### TASK A
Rewrite the records from the line containing "phylum: Tracheophyta" down to the end of the records, switching "scientific name" to "species" and leaving everything else unchanged.

### EXCERPTED PASSAGE
◇ ◇ ◇ ◇ ◇
Noiserv in conversation with Raquel André
Raquel André is a Portuguese artist with training in theatre. Currently she also declares herself a collector of lovers and collectors. The activity of collector has always been latent in the artist’s work from early on, but it was during a long stay in Brazil that she strengthened it and shaped it artistically.
Noiserv is the musical project of David Santos. He has been writing songs, EPs and LPs since 2005 and is one of the most renowned Portuguese musicians of nowadays, and he even outlined the soundtrack of the documentary film José&Pillar (2010). 00:00:00:00 is his most recent album, released in 2016.
Below we find a conversation, in which Noiserv questions Raquel André about her most recent projects Colecção de Coleccionadores and Colecção de Amantes, premiering at Teatro Nacional D. Maria II, with a soundtrack created by Noiserv. It cannot be missed, until November 22.
Noiserv – I only got to know you when you were 30. I don’t know anything about what happened before that, except when I saw you in Lua Vermelha (a soap opera of the TV channel SIC) every now and then. And so I wanted to know how things came to this.
◇ ◇ ◇ ◇ ◇
### EXERCISE MATERIALS
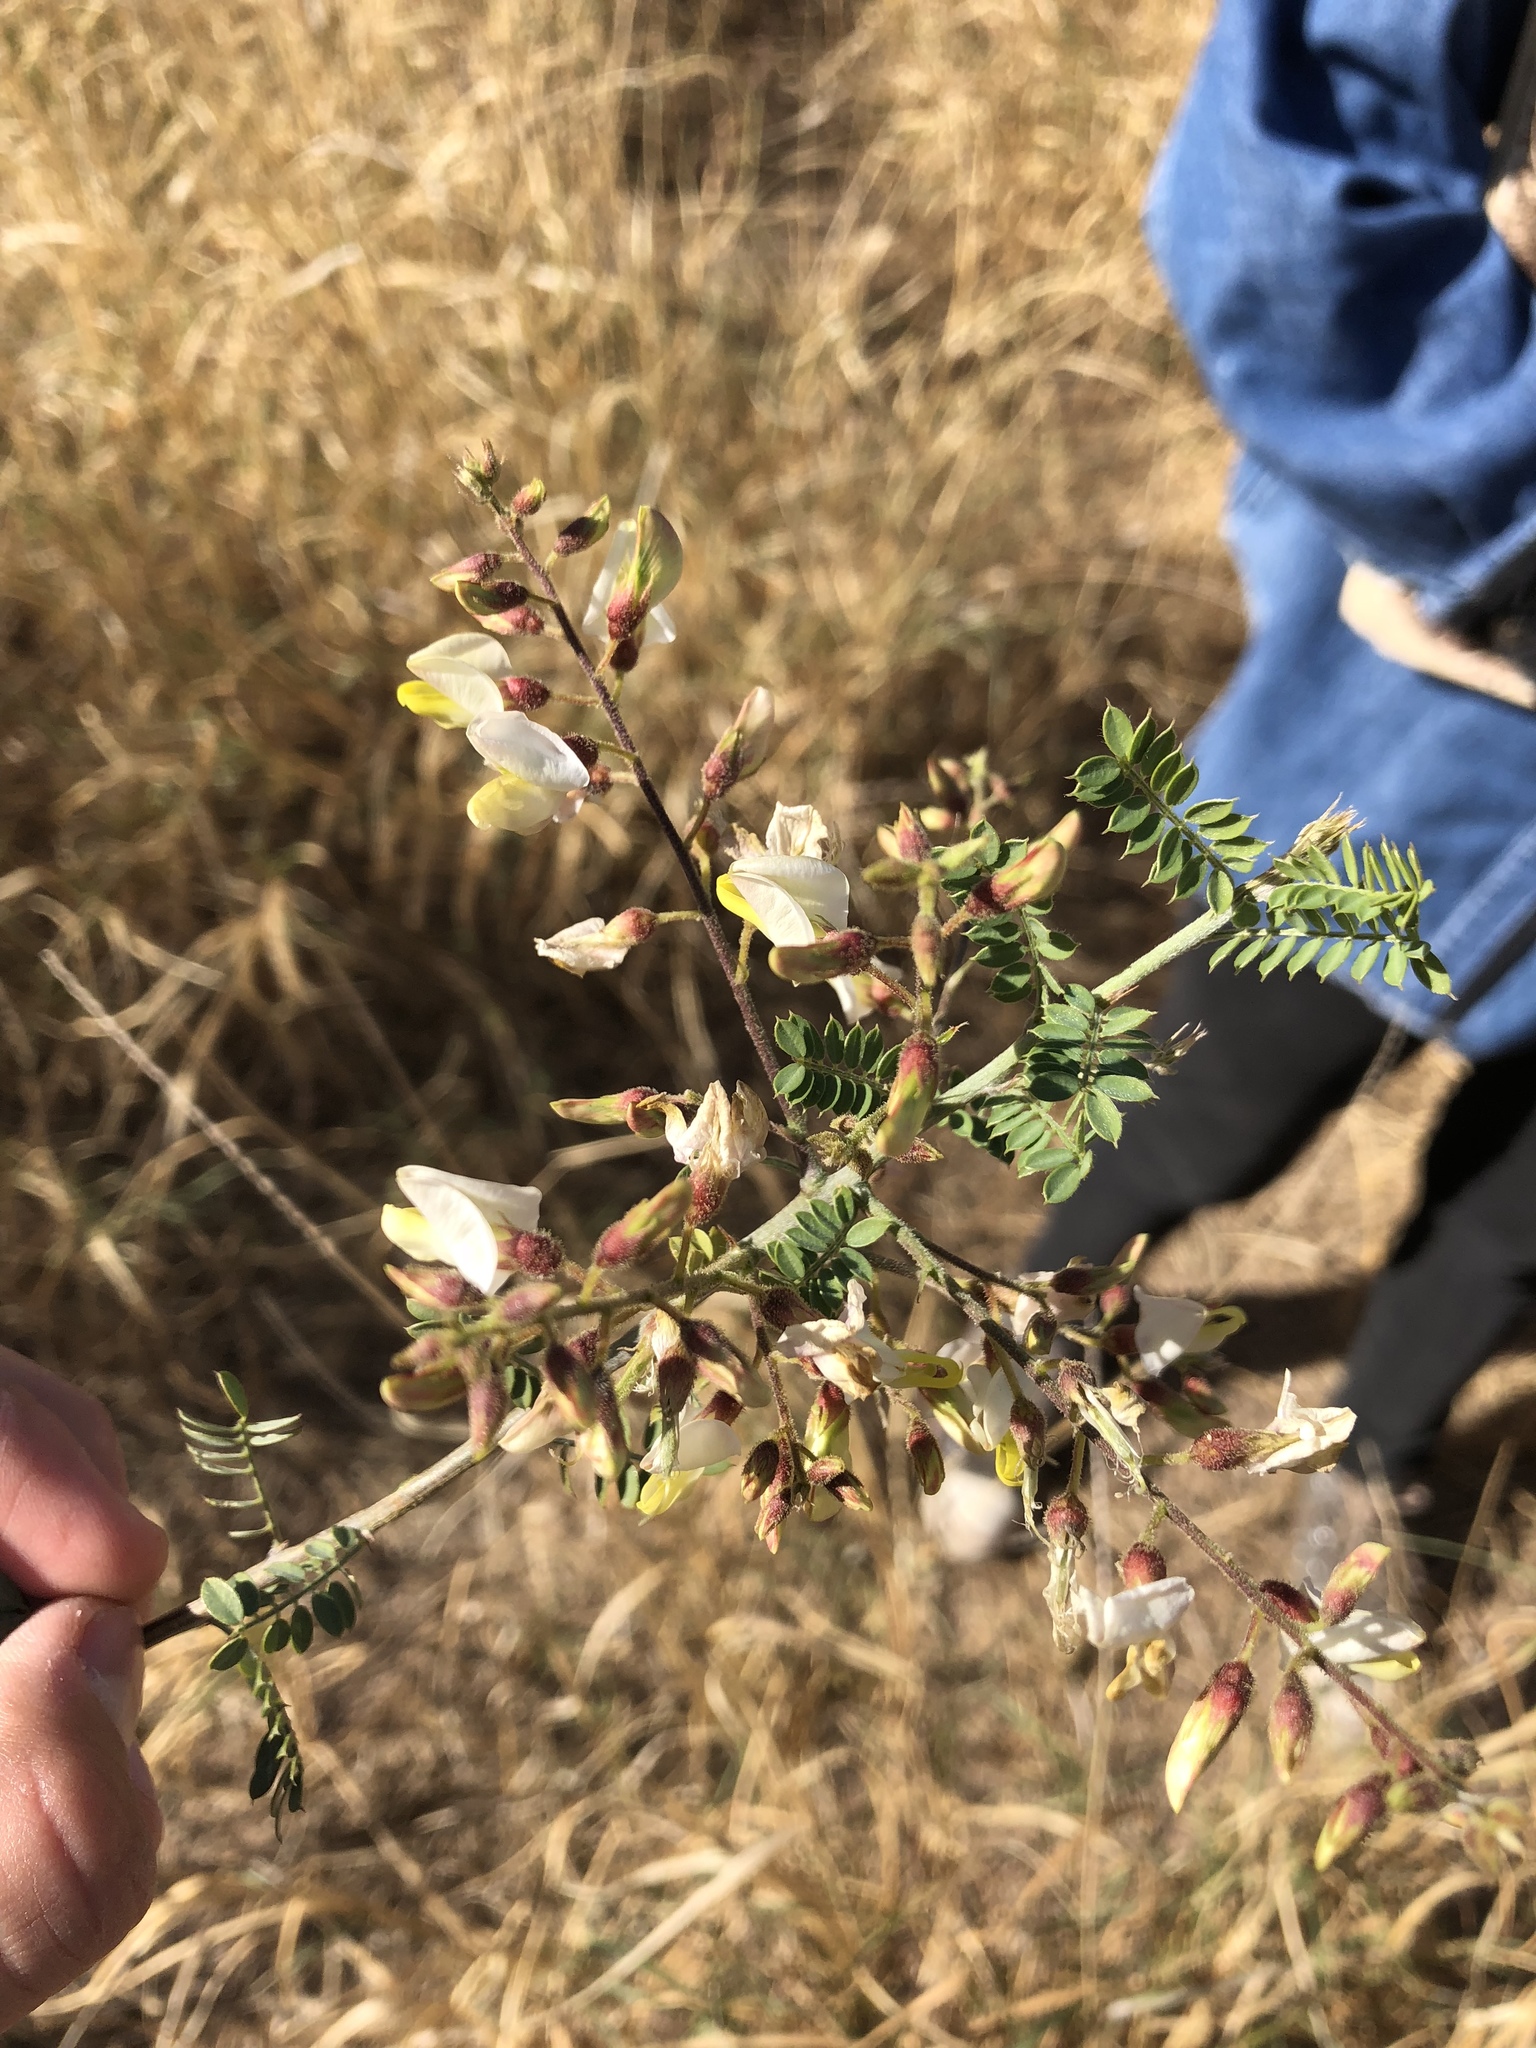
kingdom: Plantae
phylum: Tracheophyta
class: Magnoliopsida
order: Fabales
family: Fabaceae
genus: Coursetia
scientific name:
◇ ◇ ◇ ◇ ◇
### TASK B
Answer these questions about the introduction to the Noiserv conversation:
(i) In what year was Noiserv's album 00:00:00:00 released?
(ii) During a long stay in which country did Raquel André strengthen her activity as a collector?
(iii) Until what date can her projects be seen?

### WORKED ANSWER A
phylum: Tracheophyta
class: Magnoliopsida
order: Fabales
family: Fabaceae
genus: Coursetia
species:

### WORKED ANSWER B
(i) 2016
(ii) Brazil
(iii) November 22